ETA (Events-Triggers-Actions)

Every Event is an Opportunity for Automation

Sample interface of Media Sourcery Authorization Product
Media Sourcery's ETA product gives customers the capability to automate specific events (from health and safety devices and dozens of IoT sensors) based on customer configured rules, triggering customer configured actions. With the latest release ETA supports compound rules (i.e., if THIS and THIS then do this) providing more flexibility to automate whatever customers can imagine.

Automation Limited Only By Imagination

A few examples of what is possible

1

Healthcare. In healthcare, solutions like ETA are sometimes called "clinical decision support systems". The first version of ETA has been in use for several years monitoring diabetes meters. Events come from multiple types of meters. Rules (called "clinical protocols") are based on single readings or patterns of readings.

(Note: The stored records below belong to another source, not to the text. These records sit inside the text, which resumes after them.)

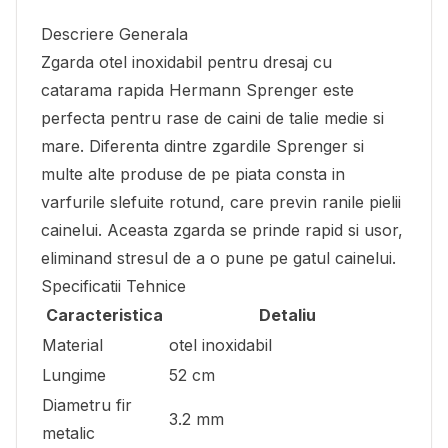
Descriere Generala
Zgarda otel inoxidabil pentru dresaj cu
catarama rapida Hermann Sprenger este
perfecta pentru rase de caini de talie medie si
mare. Diferenta dintre zgardile Sprenger si
multe alte produse de pe piata consta in
varfurile slefuite rotund, care previn ranile pielii
cainelui. Aceasta zgarda se prinde rapid si usor,
eliminand stresul de a o pune pe gatul cainelui.
Specificatii Tehnice
Caracteristica
Detaliu
Material
otel inoxidabil
Lungime
52 cm
Diametru fir
3.2 mm
metalic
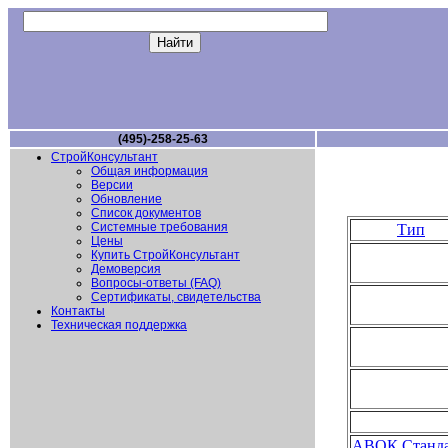
(495)-258-25-63
СтройКонсультант
Общая информация
Версии
Обновление
Список документов
Системные требования
Тип
Цены
Купить СтройКонсультант
Демоверсия
Вопросы-ответы (FAQ)
Сертификаты, свидетельства
Контакты
Техническая поддержка
АВОК Станда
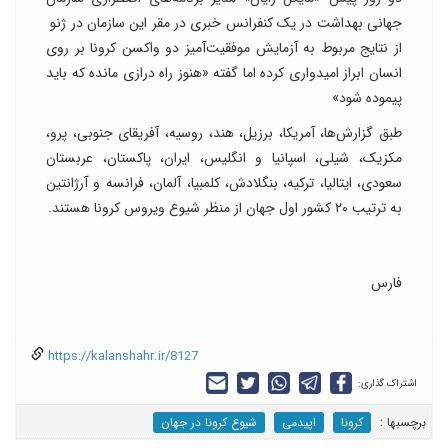
جهانی بهداشت در یک کنفرانس خبری در مقر این سازمان در ژنو
از نتایج مربوط به آزمایش موفقیت‌آمیز دو واکسن کرونا بر روی
انسان ابراز امیدواری کرده اما گفته «هنوز راه درازی مانده که باید
پیموده شود»
طبق گزارش‌ها، آمریکا، برزیل، هند، روسیه، آفریقای جنوبی، پرو،
مکزیک، شیلی، اسپانیا و انگلیس، ایران، پاکستان، عربستان
سعودی، ایتالیا، ترکیه، بنگلادش، کلمبیا، آلمان، فرانسه و آرژانتین
به ترتیب ۲۰ کشور اول جهان از منظر شیوع ویروس کرونا هستند.
فارس
https://kalanshahr.ir/8127
اشتراک گذاری:
برچسب‎ها :
کرونا
اپیدمی
شیوع کرونا در جهان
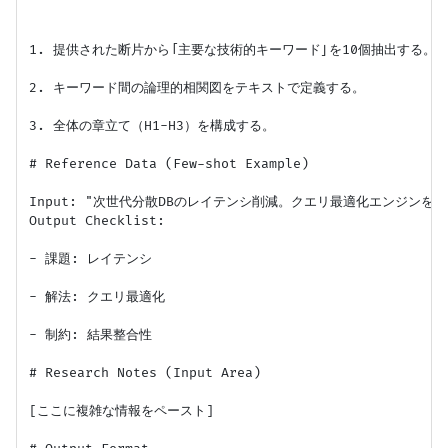
1. 提供された断片から「主要な技術的キーワード」を10個抽出する。

2. キーワード間の論理的相関図をテキストで定義する。

3. 全体の章立て（H1-H3）を構成する。

# Reference Data (Few-shot Example)

Input: "次世代分散DBのレイテンシ削減。クエリ最適化エンジンを実装。デ
Output Checklist:

- 課題: レイテンシ

- 解法: クエリ最適化

- 制約: 結果整合性

# Research Notes (Input Area)

[ここに複雑な情報をペースト]
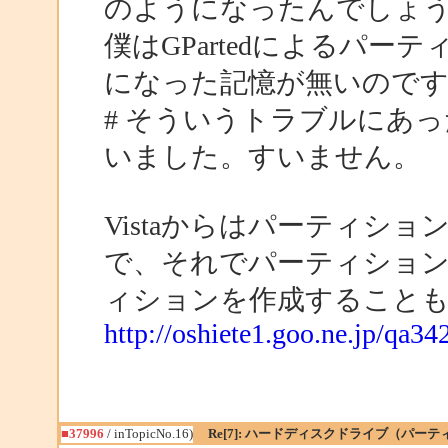
のようになったんでしょ
僕はGPartedによるパ
になった記憶が無いので
# そういうトラブルにあ
いました。すいません。
Vistaからはパーティシ
で、それでパーティショ
ィションを作成すること
http://oshiete1.goo.ne.jp/qa3
■37996
/ inTopicNo.16)
Re[7]: ハードディスクドライブ（パ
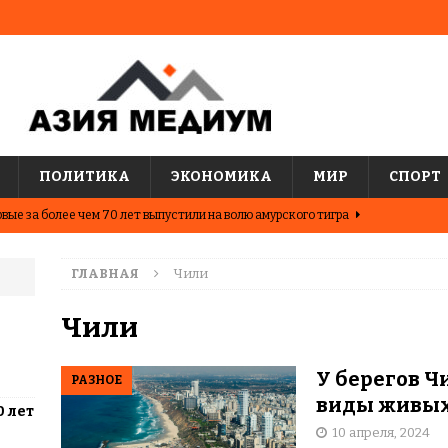
ПОЛИТИКА
ЭКОНОМИКА
МИР
СПОРТ
вые за более чем 70 лет выпустили на волю амурского тигра
ГЛАВНАЯ
Чили
ные шахматисты победили сборную мира на международном
ЦИИ
Чили
о показывают последние исследования о популярных
У берегов 
РАЗНОЕ
АЗИЯ
виды живых
0 лет
два города Казахстана. Где жить выгоднее?
ЦЕНТРАЛЬНАЯ
10 апреля, 2024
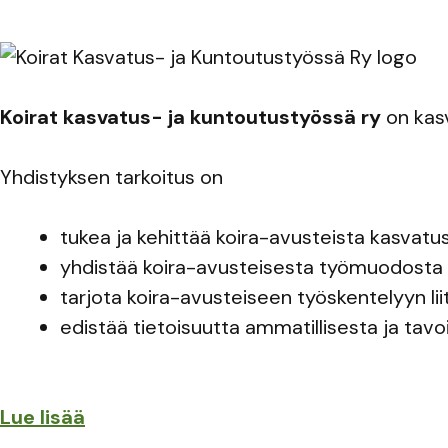
Koirat kasvatus- ja kuntoutustyössä ry
on kasv
Yhdistyksen tarkoitus on
tukea ja kehittää koira-avusteista kasvatus
yhdistää koira-avusteisesta työmuodosta k
tarjota koira-avusteiseen työskentelyyn li
edistää tietoisuutta ammatillisesta ja tavo
Lue lisää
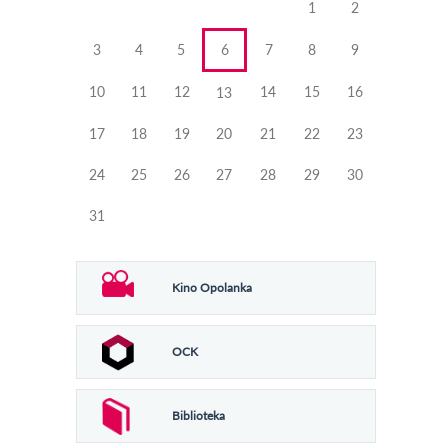
1
2
3
4
5
6
7
8
9
10
11
12
14
15
16
13
17
18
19
20
21
22
23
24
25
26
27
28
29
30
31
Kino Opolanka
OCK
Biblioteka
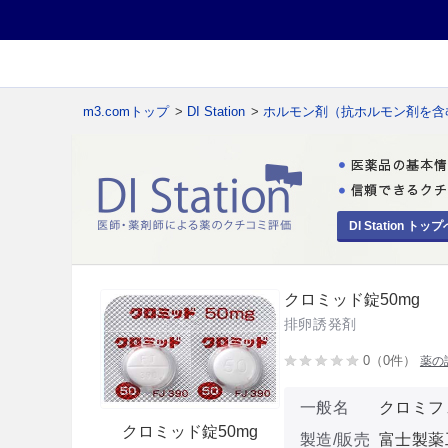
m3.comトップ
>
DI Station
>
ホルモン剤（抗ホルモン剤を含
DI Station トップ
クロミッド錠50mg
排卵誘発剤
0（0件）
薬の
一般名
クロミフ
クロミッド錠50mg
製造/販売
富士製薬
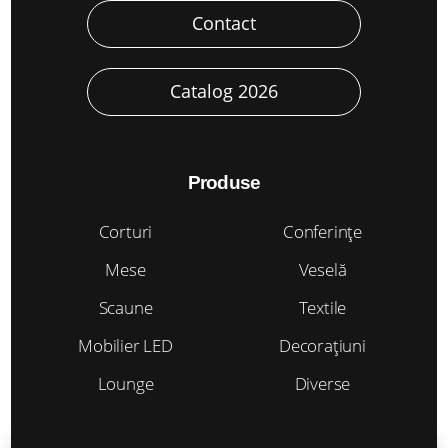
Contact
Catalog 2026
Produse
Corturi
Conferințe
Mese
Veselă
Scaune
Textile
Mobilier LED
Decorațiuni
Lounge
Diverse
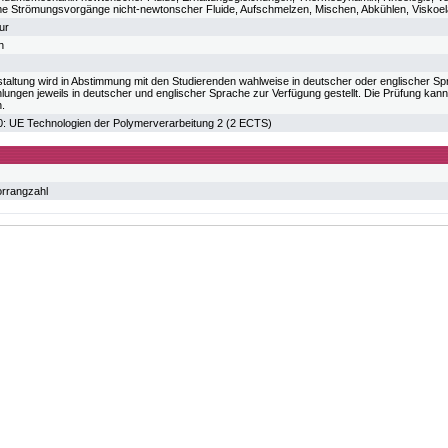
me Strömungsvorgänge nicht-newtonscher Fluide, Aufschmelzen, Mischen, Abkühlen, Viskoelas
ur
h
taltung wird in Abstimmung mit den Studierenden wahlweise in deutscher oder englischer S
ungen jeweils in deutscher und englischer Sprache zur Verfügung gestellt. Die Prüfung kan
n.
UE Technologien der Polymerverarbeitung 2 (2 ECTS)
orrangzahl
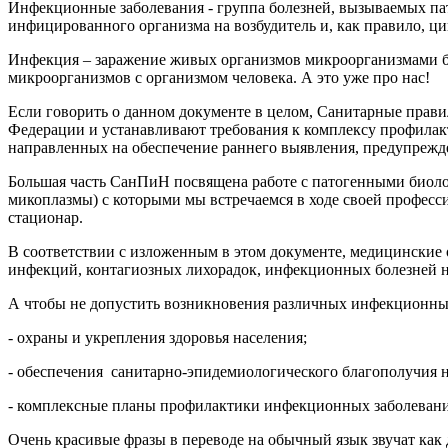
Инфекционные заболевания - группа болезней, вызываемых па
инфицированного организма на возбудитель и, как правило, 
Инфекция – заражение живых организмов микроорганизмами б
микроорганизмов с организмом человека. А это уже про нас!
Если говорить о данном документе в целом, Санитарные прав
Федерации и устанавливают требования к комплексу профилак
направленных на обеспечение раннего выявления, предупрежд
Большая часть СанПиН посвящена работе с патогенными биолог
микоплазмы) с которыми мы встречаемся в ходе своей професси
стационар.
В соответствии с изложенным в этом документе, медицинские 
инфекций, контагиозных лихорадок, инфекционных болезней не
А чтобы не допустить возникновения различных инфекционны
- охраны и укрепления здоровья населения;
- обеспечения санитарно-эпидемиологического благополучия н
- комплексные планы профилактики инфекционных заболеван
Очень красивые фразы в переводе на обычный язык звучат как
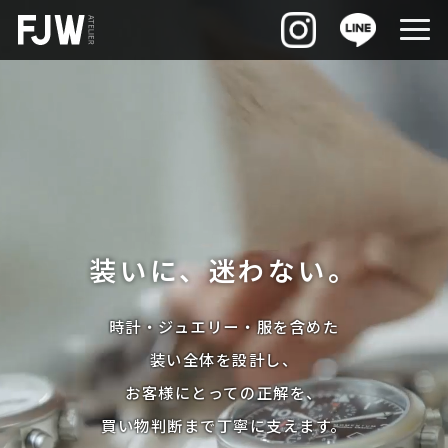
装いに、迷わない。
時計・ジュエリー・服を含めた
装い全体を設計し、
お客様にとっての正解を、
買い物判断まで丁寧に支えます。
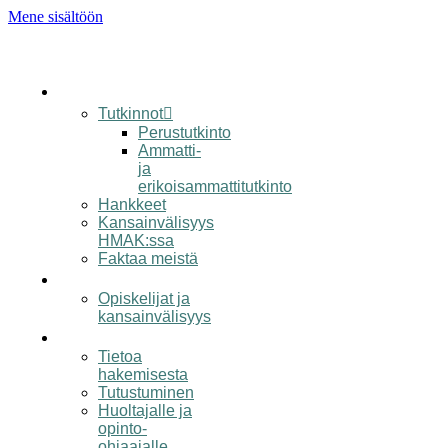
Mene sisältöön
koulu
Tutkinnot
Perustutkinto
Ammatti-
ja
erikoisammattitutkinto
Hankkeet
Kansainvälisyys
HMAK:ssa
Faktaa meistä
opiskelijalle
Opiskelijat ja
kansainvälisyys
hakijalle
Tietoa
hakemisesta
Tutustuminen
Huoltajalle ja
opinto-
ohjaajalle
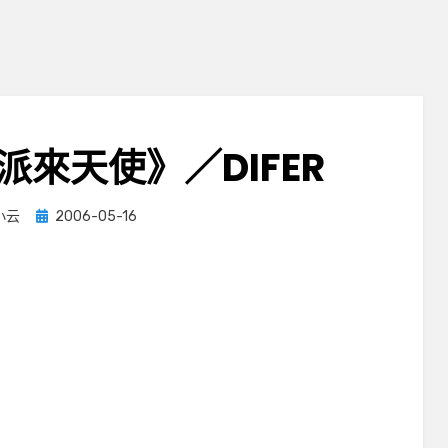
來天使》／DIFER
Posted
小云
2006-05-16
on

These rules trigger a variety of actions - including notifying 7x24 hour nurse call centers who can dispatch 911 services for dangerous readings. This production solution has been a part of saving lives, something our team is very proud of and strives to improve with each new release.

2

Safety. At work sites such as oil fields, ports, medical centers and the like, safety is always a priority. IoT devices such as Romware from Media Sourcery partner Rombit provide hooks for easy integration into ETA to automate actions for certain events, or compound events. If social distance alerts (encounters) as an event from these types of devices are combined with events that indicate positive or negative COVID-19 test results, a company can put together a very effective work site or office contact tracing and alerting app in a matter of minutes.

3

Notification and Automation. Accelerating workflows means ensuring the current task is completed on time, and there is no wait time between that completion and the follow task in the process. With the task total elapsed time and the SLA (Service Level Agreement) for the task, an event can be monitored to trigger one action if the task is about to be late (maybe a reminder text or email), a different action if the task becomes late (programmatically move its visibility to the top) and another action if it passes another threshold (automatic escalation, notification to waiting interested parties). When the task is complete, that completion is another event, and a rule can be set to trigger the start and/or execution of the next task in the workflow. Acceleration through Automation.

Breaking It Down

Every Event in your process is an opportunity for Automation. An event could start the workflow; an event could generate a notification to a customer, an employee with a particular skill set, or both; an event could need another event to trigger a particular action. Or an event could just be an event - one that does not meet any configured rules, and is simply logged and recorded. Events can come from monitored devices (healthcare, IoT, others), from other programmatic endpoints or from workflows and processes.

When an event matches the criteria configured in your rule, an action is triggered. Rules can be simple (IF this), complex (IF this and that) or compound, combining two rules together (IF this rule is true and that rule is true). In this way, all permutations of an event can be covered if desired.

As with rules, Actions can be simple or complex. A notification Rule could trigger as an Action a text, an email, or a programmable voice message, notifying an interested part of the event, or of a task they need to do based on the event. A rRule could trigger a programmatic Action, which starts a more complex task. For example: a customer responds yes to a question, that event could trigger a rule that starts an action to complete an order, close the workflow and signal the shipping department to ship.